Add hilarious words to each line.
Slice open a watermelon, honeydew, or melon. Smell and taste them. Look intensely at one of them until it talks to you; maybe it will tell you its story or poem.
Focus on an object in your house: a vase, a crystal, or a doll.
Focus on your cat when he or she stays still and have a dialogue.
Write a six-line poem in reverse: write the last word of the first line as the first. Pick every third word of each line, put them all in a list.
Write a trapped poem inside a rectangle.
Arrange a dizzy poem in a circle.
Which prompt was the oddest for you to do? Which prompt did you most enjoy?
Hanoch Guy Ph.D, Ed.D spent his childhood and youth in Israel. He is a bilingual poet in Hebrew and English.

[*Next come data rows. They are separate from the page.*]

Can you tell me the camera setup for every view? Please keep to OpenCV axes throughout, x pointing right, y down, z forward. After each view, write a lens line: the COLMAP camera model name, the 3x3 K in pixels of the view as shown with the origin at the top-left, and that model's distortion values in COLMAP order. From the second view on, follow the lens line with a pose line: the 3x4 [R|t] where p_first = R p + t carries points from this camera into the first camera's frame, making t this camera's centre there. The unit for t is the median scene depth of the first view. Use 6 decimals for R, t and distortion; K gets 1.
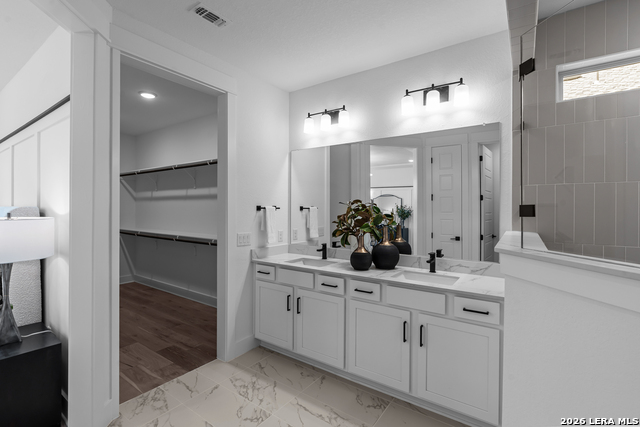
lens RADIAL K [[296.2, 0, 318.2], [0, 296.2, 210.1], [0, 0, 1]] dist [-0.003524, 0.003362]
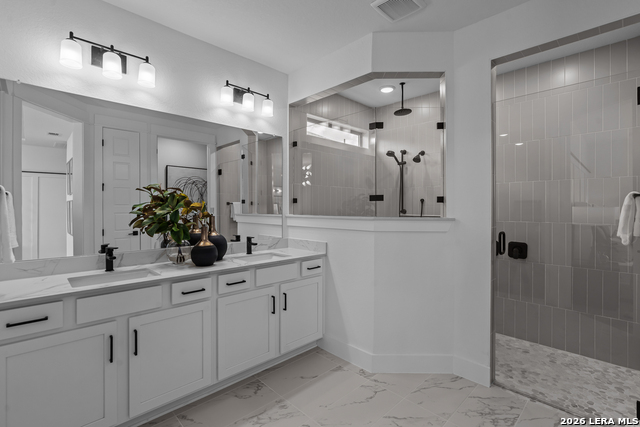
lens RADIAL K [[296.2, 0, 313.8], [0, 296.2, 211.4], [0, 0, 1]] dist [-0.003524, 0.003362]
pose [[0.194585, -0.015501, 0.980763, -0.612527], [0.004033, 0.999879, 0.015003, 0.028752], [-0.980877, 0.001036, 0.194624, 0.490299]]
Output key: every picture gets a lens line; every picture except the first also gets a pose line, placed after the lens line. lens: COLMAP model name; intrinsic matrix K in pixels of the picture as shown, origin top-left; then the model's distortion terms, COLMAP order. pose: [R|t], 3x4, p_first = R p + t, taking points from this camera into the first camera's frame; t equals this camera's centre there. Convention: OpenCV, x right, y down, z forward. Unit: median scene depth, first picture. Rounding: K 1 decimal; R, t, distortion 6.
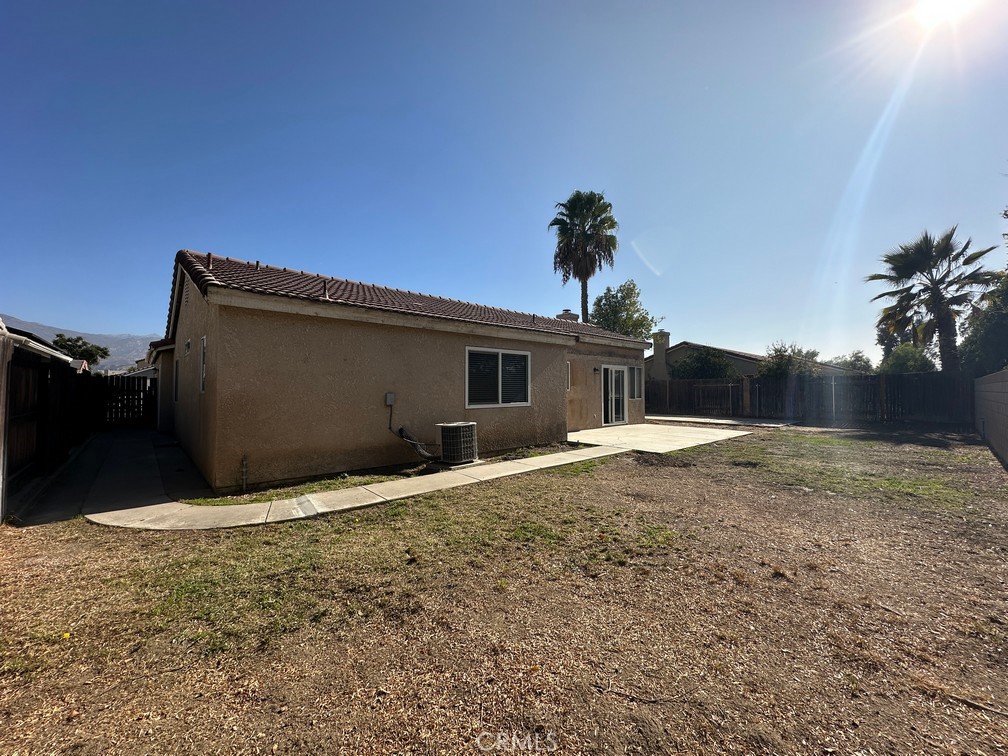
lens RADIAL K [[401.5, 0, 503.1], [0, 401.5, 379.2], [0, 0, 1]] dist [-0.001103, -0.000010]
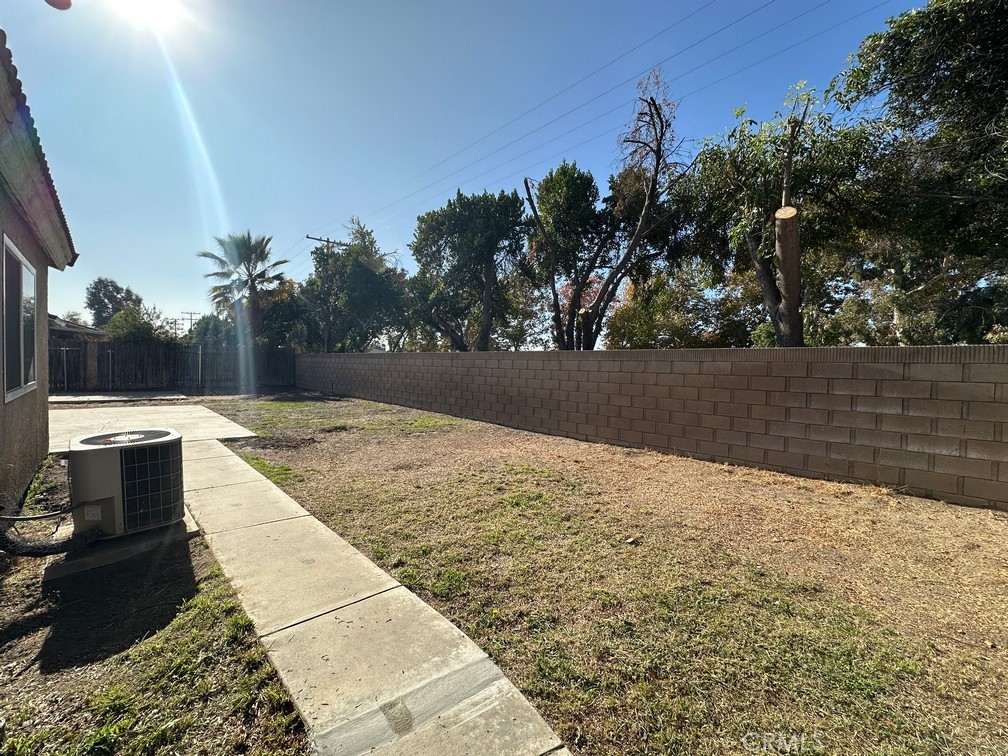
lens RADIAL K [[401.5, 0, 503.1], [0, 401.5, 379.2], [0, 0, 1]] dist [-0.001103, -0.000010]
pose [[-0.020518, -0.027161, 0.999420, -0.189376], [-0.056214, 0.998081, 0.025970, 0.006549], [-0.998208, -0.055648, -0.022005, 0.220032]]
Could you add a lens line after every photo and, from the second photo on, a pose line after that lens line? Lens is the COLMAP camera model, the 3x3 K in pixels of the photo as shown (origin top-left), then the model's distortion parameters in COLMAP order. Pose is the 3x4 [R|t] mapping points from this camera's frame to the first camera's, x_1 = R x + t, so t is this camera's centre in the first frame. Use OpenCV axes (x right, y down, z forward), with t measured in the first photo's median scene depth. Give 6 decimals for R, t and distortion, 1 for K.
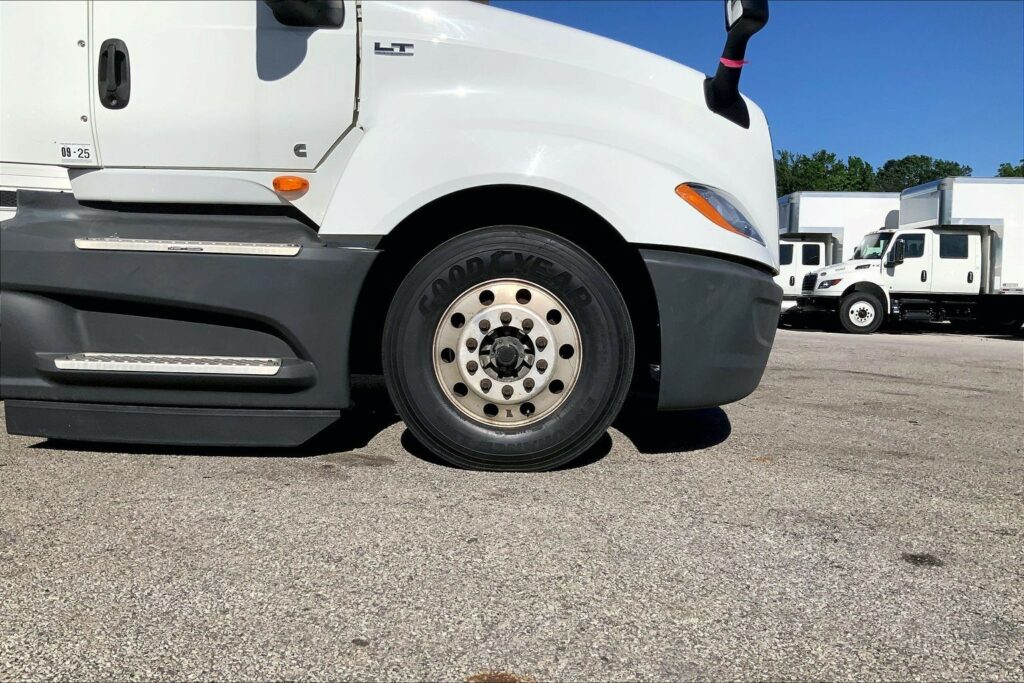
lens RADIAL K [[857.5, 0, 511.7], [0, 857.5, 339.0], [0, 0, 1]] dist [0.033707, 0.000429]
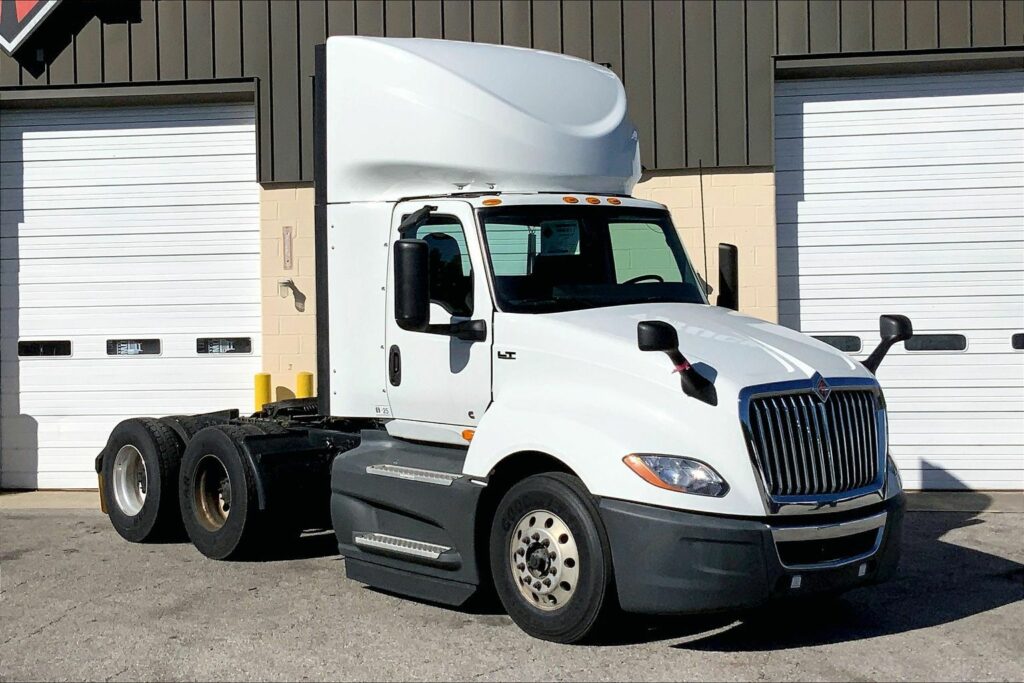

Hanoch has taught Jewish Hebrew literature at Temple University and poetry and mentoring at the Muse House Center. He won awards in the Mad Poets Society, Phila Poets, Poetry Super Highway and first prize in the Better than Starbucks haiku contest. His book, Terra Treblinka, is a finalist in the North Book Contest. Hanoch published poems in England, Wales, Israel, the U.S., and Greece. He is the author of nine poetry collections in English and one Hebrew book.